Cardiovascular disease is a massive problem as it is killing nearly 20 million people around the globe each year. But researchers at Michigan State University are thinking very small about new ways to fight heart disease.
It’s a big idea that uses very tiny particles. Atherosclerosis is the build-up of fats and cholesterol on and in the artery walls. Over time, that can impair the flow of blood.
The plaques can also break off suddenly, causing a heart attack.
MSU’s research tries to attack that problem from the inside out.
In a lab on the campus of MSU, researchers are developing medicine you can’t see, at least with the naked eye.
“They’re only about three or four atoms across as they’re very small,” said Dr. Bryan Smith.
Smith is designing nanomedicines, tiny particles that can potentially treat heart disease and other medical conditions like cancer.
“It’s something that can help humanity,” Smith said.
Smith says there are tremendous opportunities for nanomedicine to impact cardiovascular diseases.
“It’s the number one killer of people in the U.S. and actually globally as well,” Smith said.
The nanoparticles being studied stimulate cells known as macrophages to eat up cellular trash inside the plaque, reducing its size.
Researchers are testing the nanoparticles in mice and pigs. They eventually hope to do human trials.
“We are hoping that it can get translated clinically and the patients can be benefited using this therapy,” said MSU Research Associate Dr.

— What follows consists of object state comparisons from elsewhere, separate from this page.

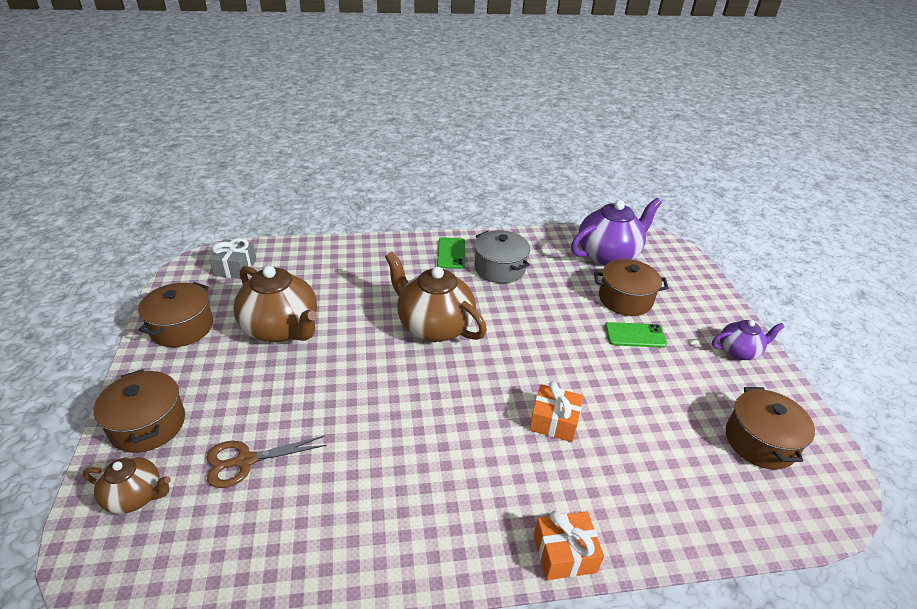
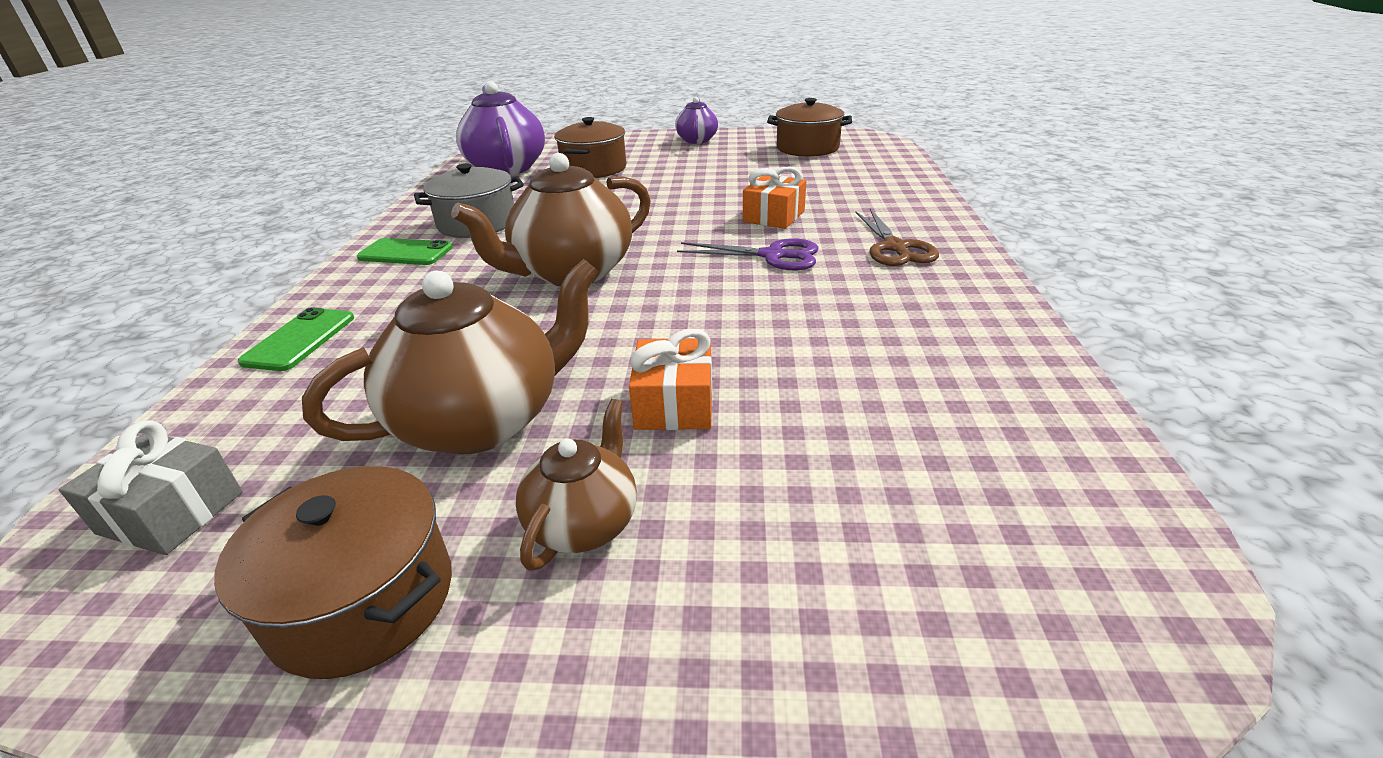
camera: 75 degrees left, 5 degrees down
brown teapot [83,456,171,514] -> brown teapot moved to [516,399,637,571]
brown pot [93,369,185,453] -> none
brown scissors [207,436,327,488] -> brown scissors moved to [855,209,939,266]
orange gift [534,511,604,580] -> orange gift moved to [629,329,713,430]
green phone [605,322,667,348] -> green phone moved to [238,308,354,371]
none -> purple scissors [677,238,819,270]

Manisha Kumari.
The hope is to have the tiny science transform into global potential.
Researchers have shown in preclinical trials that Nano therapy decreases plaque size, stabilizes plaques, and lowers inflammation in that area.
If that’s proven out in clinical trials, it could help patients reverse atherosclerosis, along with lifestyle changes like diet and exercise.
It seems like this has a lot of potential for many diseases; as Smith says, in the United States and Europe combined, there are about 350 clinical trials involving cancer and nanoparticles.
That’s compared to about 25 involving cardiovascular nanoparticles. So we’re on the early edges of this. But it is definitely something to watch.